*** Opening Information provided ***

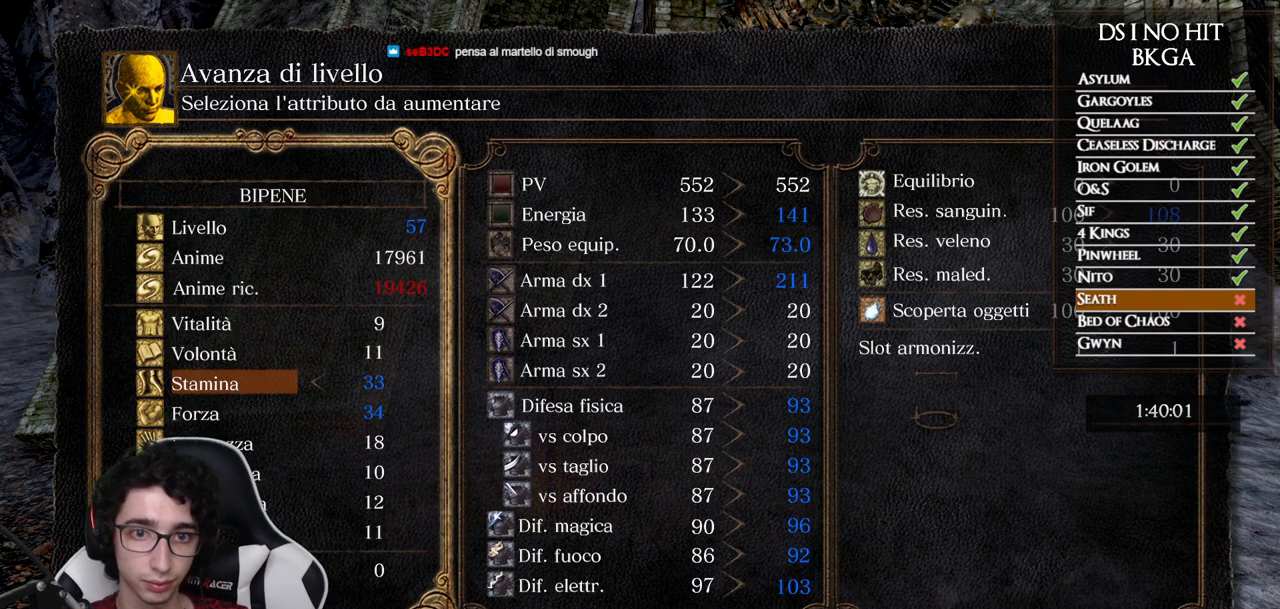
{"buttons": [], "left_stick": "center", "right_stick": "center", "events": [[67, "DPAD_DOWN", "down"], [183, "DPAD_DOWN", "up"]]}
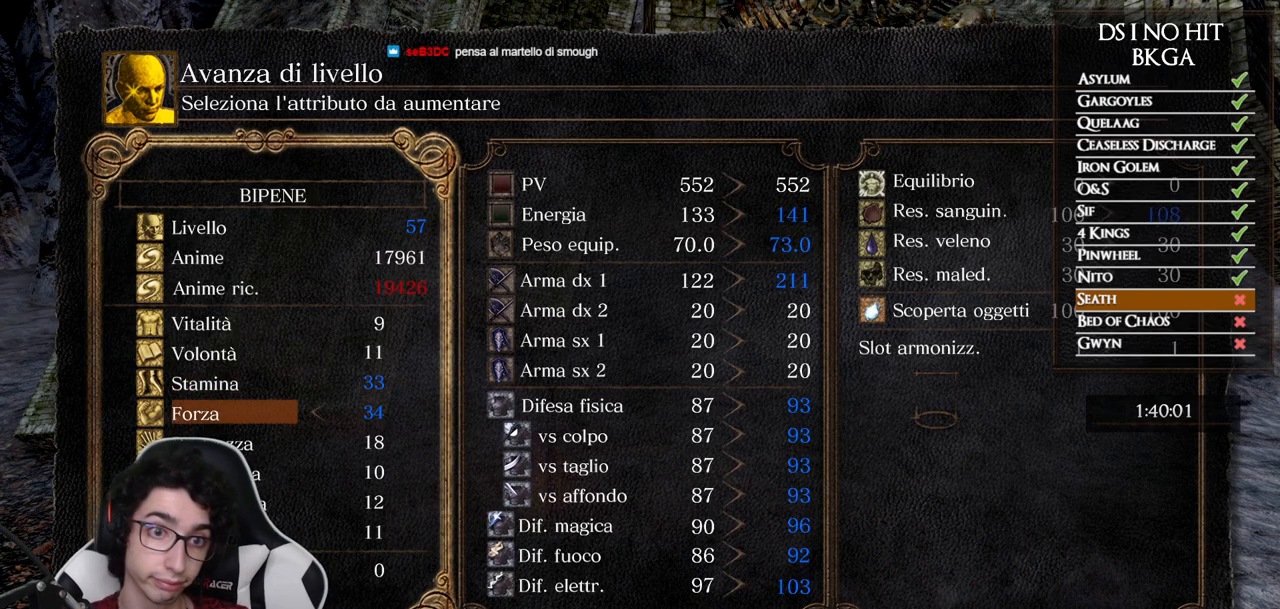
{"buttons": [], "left_stick": "center", "right_stick": "center", "events": []}
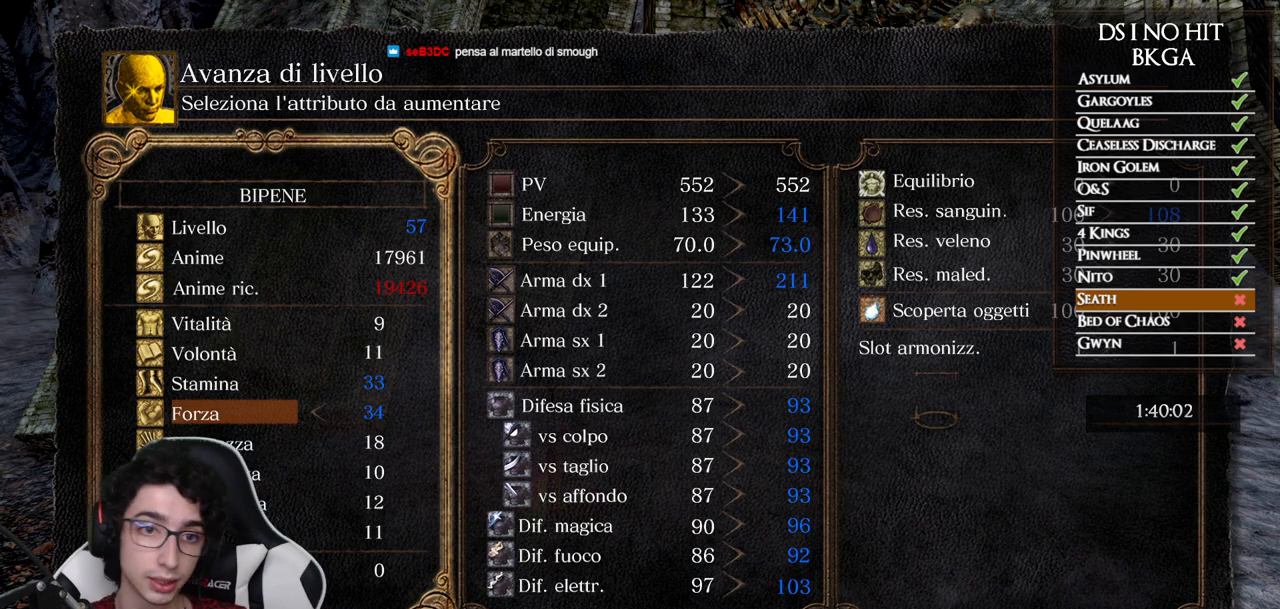
{"buttons": [], "left_stick": "center", "right_stick": "center", "events": [[350, "DPAD_DOWN", "down"], [467, "DPAD_DOWN", "up"]]}
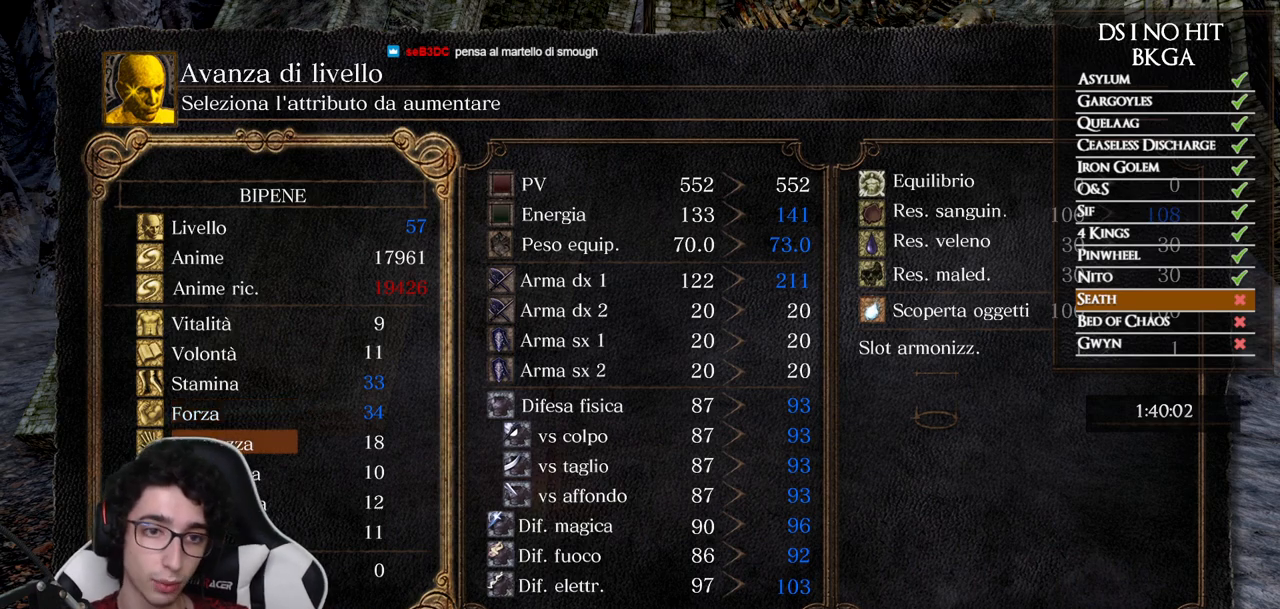
{"buttons": [], "left_stick": "center", "right_stick": "center", "events": [[100, "DPAD_UP", "down"], [200, "DPAD_UP", "up"], [267, "DPAD_UP", "down"], [367, "DPAD_UP", "up"]]}
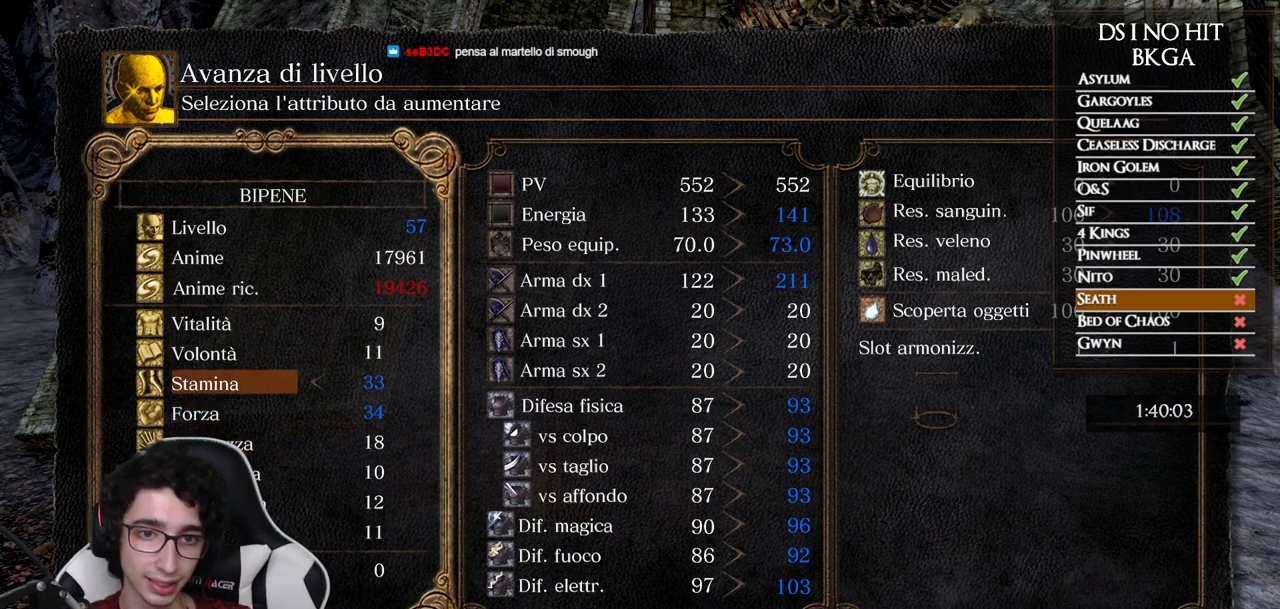
{"buttons": [], "left_stick": "center", "right_stick": "center", "events": []}
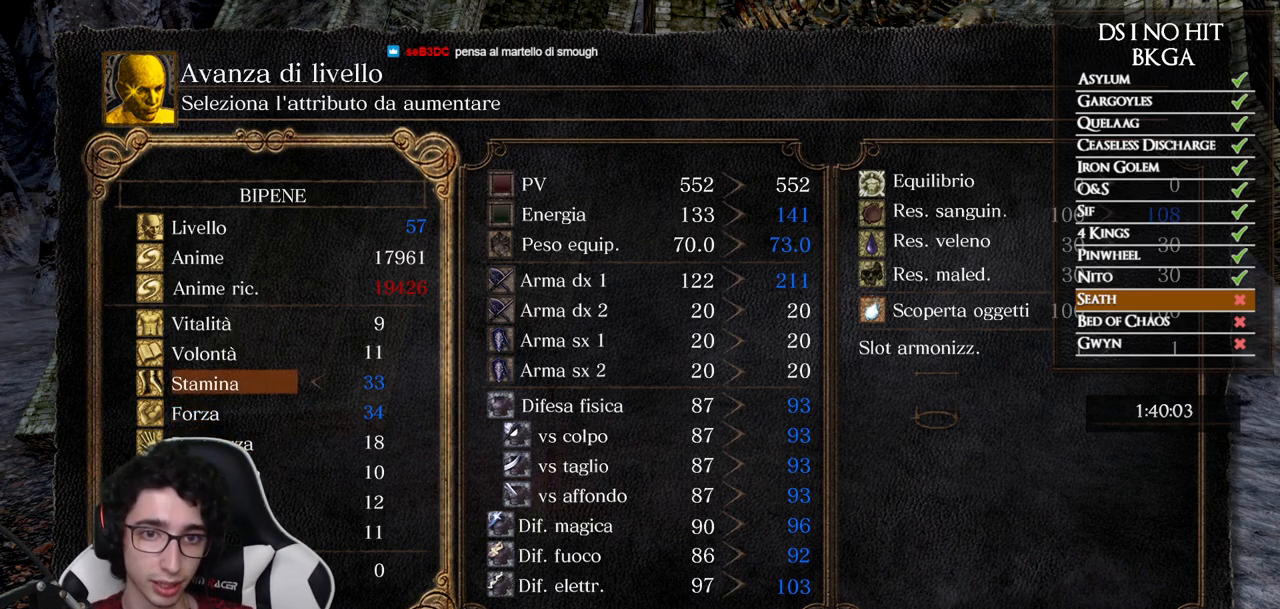
{"buttons": [], "left_stick": "center", "right_stick": "center", "events": []}
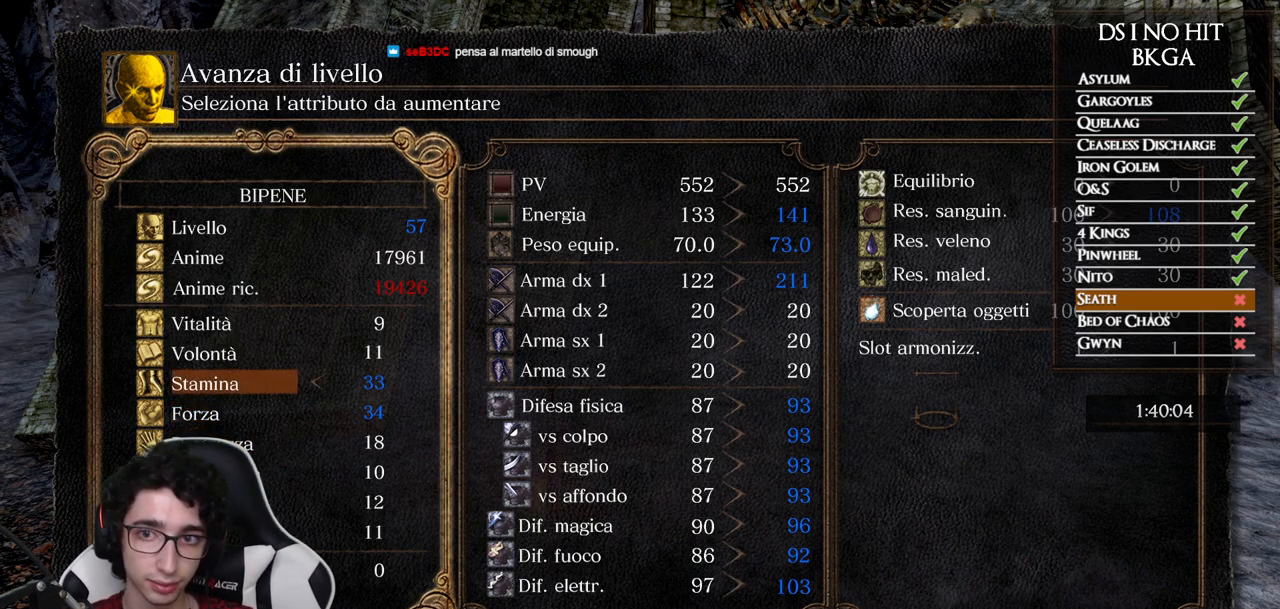
{"buttons": ["DPAD_LEFT"], "left_stick": "center", "right_stick": "center", "events": [[183, "DPAD_LEFT", "down"], [267, "DPAD_LEFT", "up"], [483, "DPAD_LEFT", "down"]]}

*** Closing Information provided ***

— Assigned task —
The records above should be retyped in full and exactly; omit the pictures.

— Expected answer —
{"buttons": [], "left_stick": "center", "right_stick": "center", "events": [[67, "DPAD_DOWN", "down"], [183, "DPAD_DOWN", "up"]]}
{"buttons": [], "left_stick": "center", "right_stick": "center", "events": []}
{"buttons": [], "left_stick": "center", "right_stick": "center", "events": [[350, "DPAD_DOWN", "down"], [467, "DPAD_DOWN", "up"]]}
{"buttons": [], "left_stick": "center", "right_stick": "center", "events": [[100, "DPAD_UP", "down"], [200, "DPAD_UP", "up"], [267, "DPAD_UP", "down"], [367, "DPAD_UP", "up"]]}
{"buttons": [], "left_stick": "center", "right_stick": "center", "events": []}
{"buttons": [], "left_stick": "center", "right_stick": "center", "events": []}
{"buttons": ["DPAD_LEFT"], "left_stick": "center", "right_stick": "center", "events": [[183, "DPAD_LEFT", "down"], [267, "DPAD_LEFT", "up"], [483, "DPAD_LEFT", "down"]]}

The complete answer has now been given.